Disable vectorization for unaligned data

What is the proper solution to disable auto-vectorization for unaligned data?

I have an out of tree target and I added this:

bool OpusTargetLowering::allowsUnalignedMemoryAccesses(EVT VT, bool *Fast) const {
if (VT.isVector())
return false;


}

After that, I could see that vectorization is still done on unaligned data except that llvm will copy the data back and forth from the source to the top of the stack and work from there. This is very costly, I rather get scalar operations.

Then I tried to add:

unsigned getMemoryOpCost(unsigned Opcode, Type *Src,
unsigned Alignment,
unsigned AddressSpace) const {
if (Src->isVectorTy() && Alignment != 16)
return 10000; // <== high number to try to avoid unaligned load/store.

return TargetTransformInfo::getMemoryOpCost(Opcode, Src, Alignment, AddressSpace);
}

Except that this doesn’t work because Alignment will always be 4 even for data like:

int data[16][16] attribute ((aligned (16))),

Because individual element are still 4-byte aligned.

I am not sure what is the right way to do it?
Thanks.

What is the proper solution to disable auto-vectorization for unaligned
data?

Why are you trying to do this?

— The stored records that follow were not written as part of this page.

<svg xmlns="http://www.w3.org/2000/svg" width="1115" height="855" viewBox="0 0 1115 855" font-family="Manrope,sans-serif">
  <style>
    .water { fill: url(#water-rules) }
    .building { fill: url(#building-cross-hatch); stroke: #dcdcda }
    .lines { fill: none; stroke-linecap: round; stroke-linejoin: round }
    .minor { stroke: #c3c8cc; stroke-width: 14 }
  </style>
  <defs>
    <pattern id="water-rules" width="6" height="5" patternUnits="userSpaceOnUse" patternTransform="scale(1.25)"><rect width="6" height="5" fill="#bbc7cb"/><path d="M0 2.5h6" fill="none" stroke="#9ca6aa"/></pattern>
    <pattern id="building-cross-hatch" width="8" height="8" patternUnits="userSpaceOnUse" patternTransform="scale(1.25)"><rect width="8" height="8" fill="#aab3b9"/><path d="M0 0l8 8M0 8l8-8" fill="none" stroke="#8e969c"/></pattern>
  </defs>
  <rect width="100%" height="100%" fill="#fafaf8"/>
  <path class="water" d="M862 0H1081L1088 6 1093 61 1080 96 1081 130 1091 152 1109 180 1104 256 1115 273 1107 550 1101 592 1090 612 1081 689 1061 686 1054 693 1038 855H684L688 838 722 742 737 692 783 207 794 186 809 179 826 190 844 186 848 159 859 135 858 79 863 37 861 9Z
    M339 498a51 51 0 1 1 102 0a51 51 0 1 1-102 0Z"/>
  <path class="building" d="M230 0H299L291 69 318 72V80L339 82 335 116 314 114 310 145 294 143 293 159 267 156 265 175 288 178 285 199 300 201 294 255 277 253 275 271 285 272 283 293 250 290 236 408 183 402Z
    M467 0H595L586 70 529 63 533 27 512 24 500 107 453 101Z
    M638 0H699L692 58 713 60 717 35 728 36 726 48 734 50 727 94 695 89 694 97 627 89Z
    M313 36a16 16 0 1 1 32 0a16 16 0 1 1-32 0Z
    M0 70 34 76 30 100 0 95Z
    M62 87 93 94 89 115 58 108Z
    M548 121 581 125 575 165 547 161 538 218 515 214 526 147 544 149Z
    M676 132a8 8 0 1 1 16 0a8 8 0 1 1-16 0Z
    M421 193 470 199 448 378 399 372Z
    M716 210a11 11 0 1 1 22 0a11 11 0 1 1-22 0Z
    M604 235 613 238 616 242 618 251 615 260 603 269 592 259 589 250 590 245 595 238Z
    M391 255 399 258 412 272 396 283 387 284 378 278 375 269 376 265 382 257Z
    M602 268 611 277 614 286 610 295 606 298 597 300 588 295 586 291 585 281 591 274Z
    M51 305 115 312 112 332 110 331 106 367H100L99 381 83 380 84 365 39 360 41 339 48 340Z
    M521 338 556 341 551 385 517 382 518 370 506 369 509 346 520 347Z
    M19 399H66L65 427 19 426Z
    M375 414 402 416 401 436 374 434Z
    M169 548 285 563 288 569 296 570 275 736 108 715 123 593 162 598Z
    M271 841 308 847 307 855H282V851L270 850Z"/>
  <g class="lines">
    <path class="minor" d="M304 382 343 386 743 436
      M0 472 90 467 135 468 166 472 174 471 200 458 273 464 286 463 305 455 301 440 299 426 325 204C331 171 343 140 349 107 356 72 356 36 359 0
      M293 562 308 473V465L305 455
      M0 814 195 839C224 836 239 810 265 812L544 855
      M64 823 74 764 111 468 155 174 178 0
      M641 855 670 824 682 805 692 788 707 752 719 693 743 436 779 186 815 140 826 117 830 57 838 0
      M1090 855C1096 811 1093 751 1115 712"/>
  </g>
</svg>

If auto-vectorization is making a
given loop slower on your target, that means the cost metrics are off,
and we should fix them. If code size is an issue, you should tell the
optimizer that you want to optimize for size.

-Eli

Because unaligned load/store are illegal on my target.
But ExpandUnalignedStore expand to too many load/store.

It seem that ExpandUnalignedStore is called after the vectorization cost analysis is done and not taken into account.

We will have to hook up some logic in the loop vectorizer that computes the alignment of the vectorized version of the memory access so that we can pass it to “getMemoryOpCost". Currently, as you have observed, we will just pass the scalar loop’s memory access alignment which will be pessimistic.

Instcombine will later replace the alignment to a stronger variant for vectorized code but that is obviously to late for the cost model in the vectorizer.

Ok any quick workaround to limit vectorization to 16-byte aligned 128-bit data then?

All the memory copying done by ExpandUnalignedStore/ExpandUnalignedLoad is just too expensive.

No, I am afraid not without computing alignment based on the scalar code.

In order to limit vectorization to 16-byte aligned data we need to know that data is 16-byte aligned. The way we vectorize we won’t know that until after we have vectorized. As you have observed we will pass “4” to getMemoryOpCost in the loop vectorizer (as that is the only thing that can be inferred from a consecutive scalar access like “aligned_ptr += 32bit”).

scalar code -> estimate cost based on scalar instructions -> vectorize -> vectorized code -> ... -> instcombine (calls ComputeMaskedBits) which computes better alignment for pointer accesses like “aligned_ptr += 128bit”.

I will have to work on this soon as ARM also has pretty inefficient unaligned vector loads.

If I got you right, this is the classic case for loop peeling. I thought LLVM’s vectorizer had something like that already in.

If I got you right, this is the classic case for loop peeling. I thought LLVM’s vectorizer had something like that already in.

No we don’t have loop peeling.

The problem is even more fundamental than this. In the vectorizer we pass the alignment of the scalar loop access which is of course lower than what is required.we need to compute alignment based on the first access only and the vector access size. But we don’t to this at the moment.

Yes but they can be very slow depending on the alignment( more micro ops).